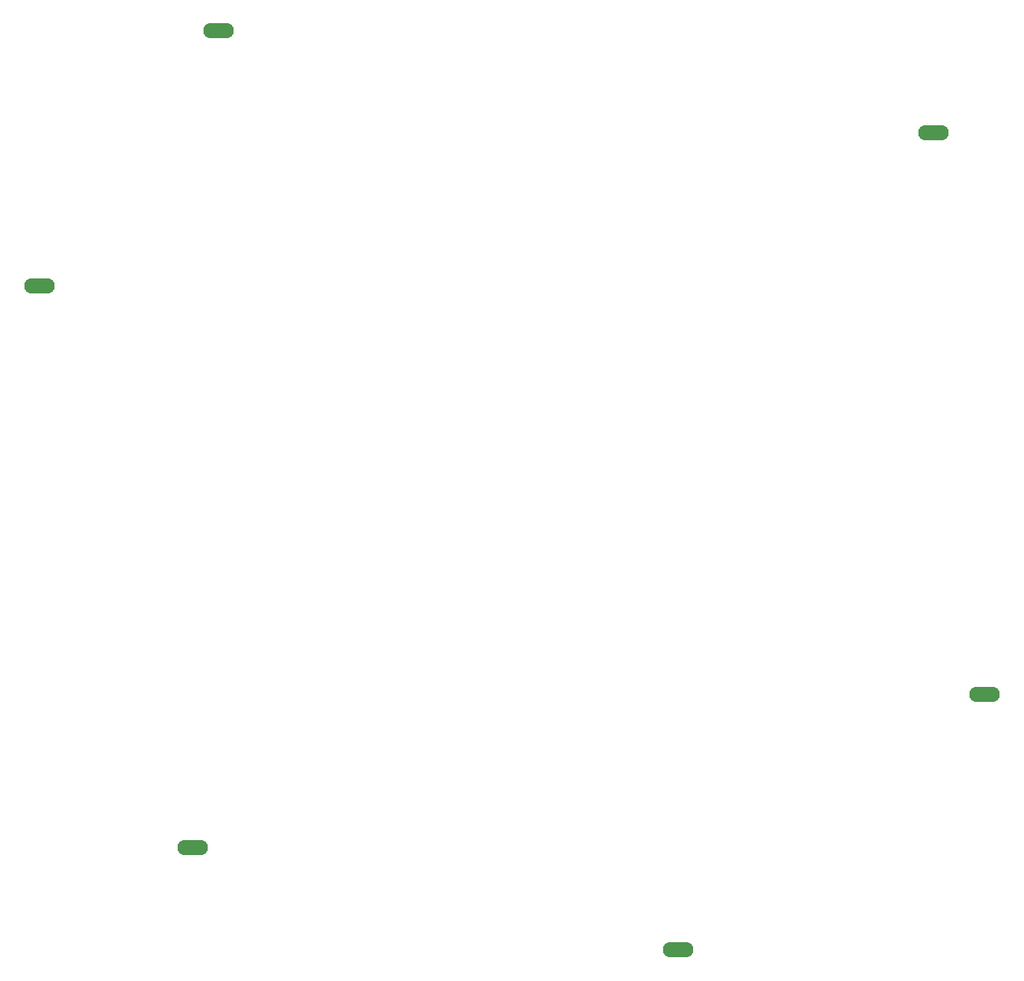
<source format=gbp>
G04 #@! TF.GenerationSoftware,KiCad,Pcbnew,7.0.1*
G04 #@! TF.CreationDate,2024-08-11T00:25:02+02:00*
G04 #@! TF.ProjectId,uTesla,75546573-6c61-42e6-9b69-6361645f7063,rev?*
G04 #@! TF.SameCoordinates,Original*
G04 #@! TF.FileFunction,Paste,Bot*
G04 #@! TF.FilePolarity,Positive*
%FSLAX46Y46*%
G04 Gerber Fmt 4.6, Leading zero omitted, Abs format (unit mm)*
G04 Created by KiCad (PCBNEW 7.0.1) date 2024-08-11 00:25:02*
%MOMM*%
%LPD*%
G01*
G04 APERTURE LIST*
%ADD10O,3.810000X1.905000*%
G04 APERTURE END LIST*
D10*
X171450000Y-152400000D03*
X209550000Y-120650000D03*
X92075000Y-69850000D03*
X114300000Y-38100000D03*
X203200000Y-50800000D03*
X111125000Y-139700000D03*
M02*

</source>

========

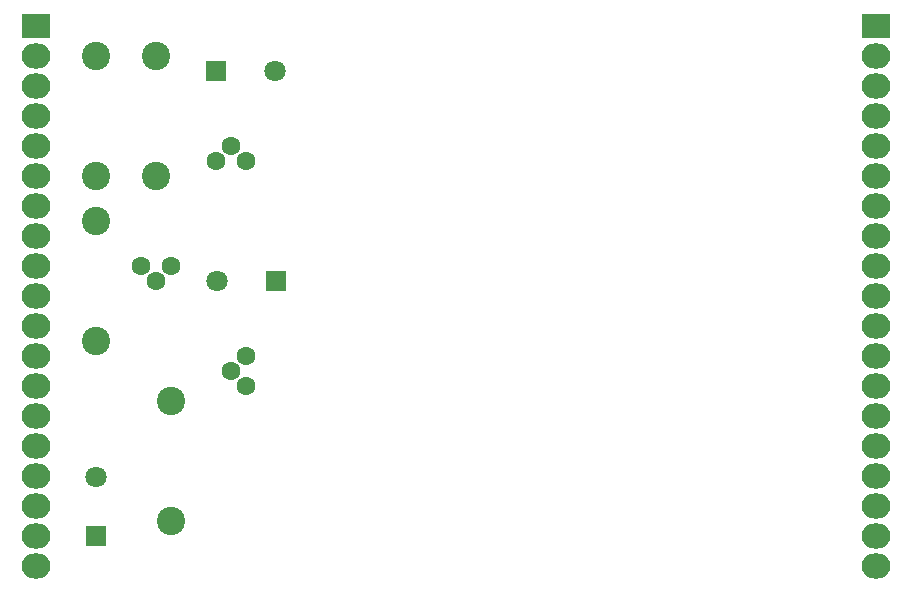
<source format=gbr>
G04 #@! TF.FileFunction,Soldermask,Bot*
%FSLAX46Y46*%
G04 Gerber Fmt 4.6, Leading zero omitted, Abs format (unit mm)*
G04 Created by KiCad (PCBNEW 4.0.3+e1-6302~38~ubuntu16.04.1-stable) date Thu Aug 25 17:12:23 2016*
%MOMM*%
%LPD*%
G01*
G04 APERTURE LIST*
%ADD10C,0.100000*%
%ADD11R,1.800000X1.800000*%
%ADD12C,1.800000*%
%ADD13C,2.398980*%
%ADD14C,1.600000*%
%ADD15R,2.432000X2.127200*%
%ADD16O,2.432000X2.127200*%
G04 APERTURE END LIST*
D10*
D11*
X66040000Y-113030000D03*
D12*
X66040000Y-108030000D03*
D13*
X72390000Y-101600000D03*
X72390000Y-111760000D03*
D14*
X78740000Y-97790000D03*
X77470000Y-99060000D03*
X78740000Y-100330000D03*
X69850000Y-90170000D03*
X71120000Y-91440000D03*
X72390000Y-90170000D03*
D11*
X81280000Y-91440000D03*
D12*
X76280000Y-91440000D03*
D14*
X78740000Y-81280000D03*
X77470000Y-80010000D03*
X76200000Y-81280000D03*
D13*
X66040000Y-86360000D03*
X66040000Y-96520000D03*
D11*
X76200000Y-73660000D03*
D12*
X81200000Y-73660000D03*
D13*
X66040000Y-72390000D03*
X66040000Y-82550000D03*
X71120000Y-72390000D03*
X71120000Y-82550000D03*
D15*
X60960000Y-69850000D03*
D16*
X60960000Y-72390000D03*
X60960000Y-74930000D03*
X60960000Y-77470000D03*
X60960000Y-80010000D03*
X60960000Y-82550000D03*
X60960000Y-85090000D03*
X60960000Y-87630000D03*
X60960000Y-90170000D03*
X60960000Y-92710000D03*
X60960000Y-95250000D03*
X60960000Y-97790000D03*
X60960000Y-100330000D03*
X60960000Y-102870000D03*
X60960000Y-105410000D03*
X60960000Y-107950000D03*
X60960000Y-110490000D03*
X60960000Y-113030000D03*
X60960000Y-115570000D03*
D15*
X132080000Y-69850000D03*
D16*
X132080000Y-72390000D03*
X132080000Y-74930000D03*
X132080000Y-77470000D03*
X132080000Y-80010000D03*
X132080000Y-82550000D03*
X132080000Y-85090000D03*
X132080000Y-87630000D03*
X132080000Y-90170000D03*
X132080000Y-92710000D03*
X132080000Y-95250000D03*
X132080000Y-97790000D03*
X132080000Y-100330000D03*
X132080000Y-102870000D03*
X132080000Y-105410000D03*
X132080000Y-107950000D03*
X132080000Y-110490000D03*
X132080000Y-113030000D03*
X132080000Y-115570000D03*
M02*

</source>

========

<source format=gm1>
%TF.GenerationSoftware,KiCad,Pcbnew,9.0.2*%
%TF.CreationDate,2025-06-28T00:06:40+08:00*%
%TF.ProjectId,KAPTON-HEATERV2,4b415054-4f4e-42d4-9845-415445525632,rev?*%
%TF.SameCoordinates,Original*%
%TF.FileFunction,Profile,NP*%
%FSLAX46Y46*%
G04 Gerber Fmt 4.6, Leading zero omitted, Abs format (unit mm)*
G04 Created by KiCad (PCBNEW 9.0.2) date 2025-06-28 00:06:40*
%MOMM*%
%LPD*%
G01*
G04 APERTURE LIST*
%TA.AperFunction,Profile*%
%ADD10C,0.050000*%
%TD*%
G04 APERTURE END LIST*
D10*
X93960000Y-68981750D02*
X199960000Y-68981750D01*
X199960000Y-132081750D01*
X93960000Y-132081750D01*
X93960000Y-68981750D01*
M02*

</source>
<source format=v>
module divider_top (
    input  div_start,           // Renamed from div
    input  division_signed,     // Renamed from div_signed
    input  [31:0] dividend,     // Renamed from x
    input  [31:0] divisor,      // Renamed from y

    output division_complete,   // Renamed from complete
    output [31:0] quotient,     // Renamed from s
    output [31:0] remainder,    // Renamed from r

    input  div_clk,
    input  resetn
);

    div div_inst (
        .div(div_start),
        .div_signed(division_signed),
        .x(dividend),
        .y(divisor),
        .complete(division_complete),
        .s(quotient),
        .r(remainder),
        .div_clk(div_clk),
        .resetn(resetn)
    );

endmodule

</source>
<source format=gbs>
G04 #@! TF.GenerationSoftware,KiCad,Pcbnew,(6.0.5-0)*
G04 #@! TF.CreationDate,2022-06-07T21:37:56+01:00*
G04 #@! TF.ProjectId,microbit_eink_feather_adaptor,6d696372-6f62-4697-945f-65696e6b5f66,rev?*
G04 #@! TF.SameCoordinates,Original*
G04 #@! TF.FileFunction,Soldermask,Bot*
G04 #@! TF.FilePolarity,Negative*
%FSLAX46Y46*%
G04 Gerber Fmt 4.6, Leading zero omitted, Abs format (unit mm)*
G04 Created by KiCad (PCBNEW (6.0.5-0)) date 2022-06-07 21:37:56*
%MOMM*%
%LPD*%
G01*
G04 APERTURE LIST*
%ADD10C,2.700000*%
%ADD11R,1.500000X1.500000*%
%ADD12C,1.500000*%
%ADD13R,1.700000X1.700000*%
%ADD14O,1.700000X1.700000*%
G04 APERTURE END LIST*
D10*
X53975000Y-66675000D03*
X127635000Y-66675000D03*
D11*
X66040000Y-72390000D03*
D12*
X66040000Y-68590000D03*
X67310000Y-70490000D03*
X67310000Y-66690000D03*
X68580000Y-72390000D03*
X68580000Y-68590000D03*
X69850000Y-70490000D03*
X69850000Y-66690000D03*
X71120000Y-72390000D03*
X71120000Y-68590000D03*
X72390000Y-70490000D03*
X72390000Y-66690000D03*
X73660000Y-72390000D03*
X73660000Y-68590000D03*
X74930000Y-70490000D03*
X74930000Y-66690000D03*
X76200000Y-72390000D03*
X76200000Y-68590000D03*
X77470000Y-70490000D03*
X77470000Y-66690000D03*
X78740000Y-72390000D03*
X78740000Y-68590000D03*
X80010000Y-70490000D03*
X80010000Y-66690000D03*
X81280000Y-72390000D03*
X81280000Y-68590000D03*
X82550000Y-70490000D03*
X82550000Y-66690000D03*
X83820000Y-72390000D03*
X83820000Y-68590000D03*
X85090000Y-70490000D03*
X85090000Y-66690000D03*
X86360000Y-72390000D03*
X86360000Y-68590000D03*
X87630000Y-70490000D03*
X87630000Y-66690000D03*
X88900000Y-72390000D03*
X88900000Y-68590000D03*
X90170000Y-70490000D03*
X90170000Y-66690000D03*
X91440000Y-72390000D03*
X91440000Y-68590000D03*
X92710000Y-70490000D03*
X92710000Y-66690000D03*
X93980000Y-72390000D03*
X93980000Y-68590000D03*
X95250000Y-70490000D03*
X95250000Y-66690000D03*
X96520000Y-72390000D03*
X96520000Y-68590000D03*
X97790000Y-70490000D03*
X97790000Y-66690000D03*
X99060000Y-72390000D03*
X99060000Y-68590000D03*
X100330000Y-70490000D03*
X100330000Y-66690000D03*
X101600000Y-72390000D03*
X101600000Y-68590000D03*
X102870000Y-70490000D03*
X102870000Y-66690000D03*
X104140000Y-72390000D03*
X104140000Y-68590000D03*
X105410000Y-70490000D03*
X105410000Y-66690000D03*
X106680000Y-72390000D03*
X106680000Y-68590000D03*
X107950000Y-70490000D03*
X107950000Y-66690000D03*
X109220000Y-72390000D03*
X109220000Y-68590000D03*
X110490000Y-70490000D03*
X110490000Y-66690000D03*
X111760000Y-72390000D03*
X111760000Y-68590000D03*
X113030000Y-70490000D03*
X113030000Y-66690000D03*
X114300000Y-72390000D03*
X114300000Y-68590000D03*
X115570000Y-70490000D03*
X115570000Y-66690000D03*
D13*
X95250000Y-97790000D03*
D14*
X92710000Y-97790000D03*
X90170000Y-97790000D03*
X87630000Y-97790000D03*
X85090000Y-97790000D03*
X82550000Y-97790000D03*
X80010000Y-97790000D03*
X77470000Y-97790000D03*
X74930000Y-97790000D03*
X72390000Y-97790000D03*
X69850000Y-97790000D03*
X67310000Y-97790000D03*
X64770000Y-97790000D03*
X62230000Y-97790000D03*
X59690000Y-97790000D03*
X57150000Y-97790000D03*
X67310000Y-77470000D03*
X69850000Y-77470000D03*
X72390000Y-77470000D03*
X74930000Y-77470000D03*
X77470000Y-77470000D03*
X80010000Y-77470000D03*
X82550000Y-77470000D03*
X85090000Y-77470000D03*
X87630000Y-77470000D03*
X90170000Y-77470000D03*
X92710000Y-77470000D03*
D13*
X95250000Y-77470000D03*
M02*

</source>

========

▶ TASK
Scan the data above and copy each line containing the word "Created".

▶ YOUR RESPONSE
G04 Created by KiCad (PCBNEW 7.0.1) date 2024-08-11 00:25:02*
G04 Created by KiCad (PCBNEW 4.0.3+e1-6302~38~ubuntu16.04.1-stable) date Thu Aug 25 17:12:23 2016*
G04 Created by KiCad (PCBNEW 9.0.2) date 2025-06-28 00:06:40*
G04 Created by KiCad (PCBNEW (6.0.5-0)) date 2022-06-07 21:37:56*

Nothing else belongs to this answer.